Philip is introduced to a woman working in a tea shop named Mildred by a friend from medical school. Though he initially finds her unattractive and uninteresting, he gradually becomes obsessed with her through a deep-seated exercise of masochism: the worse he gets treated by her, the more he desires her. Mildred is poor and uneducated, but intuitively manipulative. She is the perfect sadistic partner to his self-destructive tendencies which makes her Philip’s worst nightmare come true.

Cronshaw

Cronshaw enters Philip’s orbit during his period as an art student studying in Paris. Cronshaw is also a victim of self-destructive tendencies; he is an alcoholic whose nihilistic philosophy is a contagion. It is from Cronshaw that he develops a philosophy based upon Persian rug. The poet urges the young man to ponder what he terms “the figure in the carpet”: a metaphor for studying life to determine one’s own place within the pattern of life.

Harry Griffiths

Another medical student and friend of Philip’s who tends to him when he becomes seriously ill.
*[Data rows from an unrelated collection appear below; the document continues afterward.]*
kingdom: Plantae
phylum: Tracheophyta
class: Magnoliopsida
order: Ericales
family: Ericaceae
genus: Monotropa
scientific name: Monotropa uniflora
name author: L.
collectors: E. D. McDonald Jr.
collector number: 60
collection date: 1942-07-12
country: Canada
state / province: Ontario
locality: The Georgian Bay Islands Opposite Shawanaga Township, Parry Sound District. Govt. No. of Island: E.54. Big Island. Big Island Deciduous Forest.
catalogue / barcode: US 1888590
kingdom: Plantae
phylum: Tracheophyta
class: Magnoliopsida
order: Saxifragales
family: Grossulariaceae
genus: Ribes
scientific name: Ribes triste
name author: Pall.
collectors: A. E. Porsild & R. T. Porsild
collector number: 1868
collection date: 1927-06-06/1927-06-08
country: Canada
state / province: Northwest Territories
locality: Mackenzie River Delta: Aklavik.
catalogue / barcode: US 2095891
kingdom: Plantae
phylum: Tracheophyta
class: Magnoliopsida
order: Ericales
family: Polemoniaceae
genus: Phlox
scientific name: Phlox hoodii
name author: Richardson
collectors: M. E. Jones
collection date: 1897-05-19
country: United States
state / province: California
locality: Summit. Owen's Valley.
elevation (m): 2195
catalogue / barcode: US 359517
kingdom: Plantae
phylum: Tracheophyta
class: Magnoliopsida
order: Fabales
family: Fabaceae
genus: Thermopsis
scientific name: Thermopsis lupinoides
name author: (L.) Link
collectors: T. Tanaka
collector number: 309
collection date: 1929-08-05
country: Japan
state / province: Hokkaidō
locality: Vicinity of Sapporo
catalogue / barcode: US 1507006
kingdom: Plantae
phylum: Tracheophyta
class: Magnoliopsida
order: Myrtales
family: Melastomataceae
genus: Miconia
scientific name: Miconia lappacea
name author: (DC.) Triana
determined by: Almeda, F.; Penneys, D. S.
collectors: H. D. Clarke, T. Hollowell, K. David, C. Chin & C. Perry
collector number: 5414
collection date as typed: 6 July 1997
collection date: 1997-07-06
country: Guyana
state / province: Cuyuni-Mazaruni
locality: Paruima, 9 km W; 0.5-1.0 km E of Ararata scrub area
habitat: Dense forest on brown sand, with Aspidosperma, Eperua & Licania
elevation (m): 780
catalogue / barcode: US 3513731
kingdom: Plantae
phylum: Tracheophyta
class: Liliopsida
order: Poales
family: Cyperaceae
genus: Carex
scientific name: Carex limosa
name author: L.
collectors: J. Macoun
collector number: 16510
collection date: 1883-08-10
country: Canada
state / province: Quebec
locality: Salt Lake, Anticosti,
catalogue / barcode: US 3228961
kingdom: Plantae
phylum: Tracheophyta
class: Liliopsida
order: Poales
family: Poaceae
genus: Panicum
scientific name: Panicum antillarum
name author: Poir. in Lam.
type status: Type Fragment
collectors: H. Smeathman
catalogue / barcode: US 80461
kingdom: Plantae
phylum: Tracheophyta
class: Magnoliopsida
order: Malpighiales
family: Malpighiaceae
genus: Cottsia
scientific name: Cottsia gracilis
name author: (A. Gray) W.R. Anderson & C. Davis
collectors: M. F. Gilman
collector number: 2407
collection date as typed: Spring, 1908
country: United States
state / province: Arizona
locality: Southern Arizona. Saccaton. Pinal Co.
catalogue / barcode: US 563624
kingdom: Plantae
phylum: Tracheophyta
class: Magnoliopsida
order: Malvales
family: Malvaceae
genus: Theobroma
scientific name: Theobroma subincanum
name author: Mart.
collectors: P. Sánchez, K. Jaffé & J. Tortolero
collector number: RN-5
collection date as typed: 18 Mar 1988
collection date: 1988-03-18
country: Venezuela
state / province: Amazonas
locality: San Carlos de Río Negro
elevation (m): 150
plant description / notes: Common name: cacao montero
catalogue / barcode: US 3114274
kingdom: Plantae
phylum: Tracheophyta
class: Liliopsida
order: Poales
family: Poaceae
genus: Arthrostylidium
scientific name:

Their relationship unravels after Philip introduces Harry to Mildred and they briefly become involved despite Harry quickly breaking off when he grows weary of her own obsession with him.

G. Etheridge Hayward

Hayward is another poet under whose philosophical spell Philip falls. He is the counterpoint to Cronshaw: idealistic instead of pessimistic and capable of disappointment in Philip for falling victim to 20th century vulgarity. The deaths of both his poetic and philosophical mentors sends Philip spiraling downward into the abyss.

Fanny Price

An older art student who hopelessly longs for Philip to show romantic interest and becomes something of a tutor and art mentor. She is also jealous, somewhat abrasive, and poor. After running out of even money to buy food, she commits suicide.

Thorpe Athelny

Thorpe Athelny leads a relatively benign and average working class existence with a wife to whom he is not actually married but who is the mother of his nine kids. (His real wife--with whom he once shared a much more financially comfortable existence--will not grant the divorce he seeks). Although somewhat drab and though such a lively home is not always peaceful, he may be the only truly happy and satisfied man that Philip ever meets. So enchanted by the promise of domestic tranquility does Philip eventually become, in fact, that when he falls in love with Thorpe’s daughter Sally after meeting her as a teenager, he eventually decides to propose and try to live by Thorpe’s example.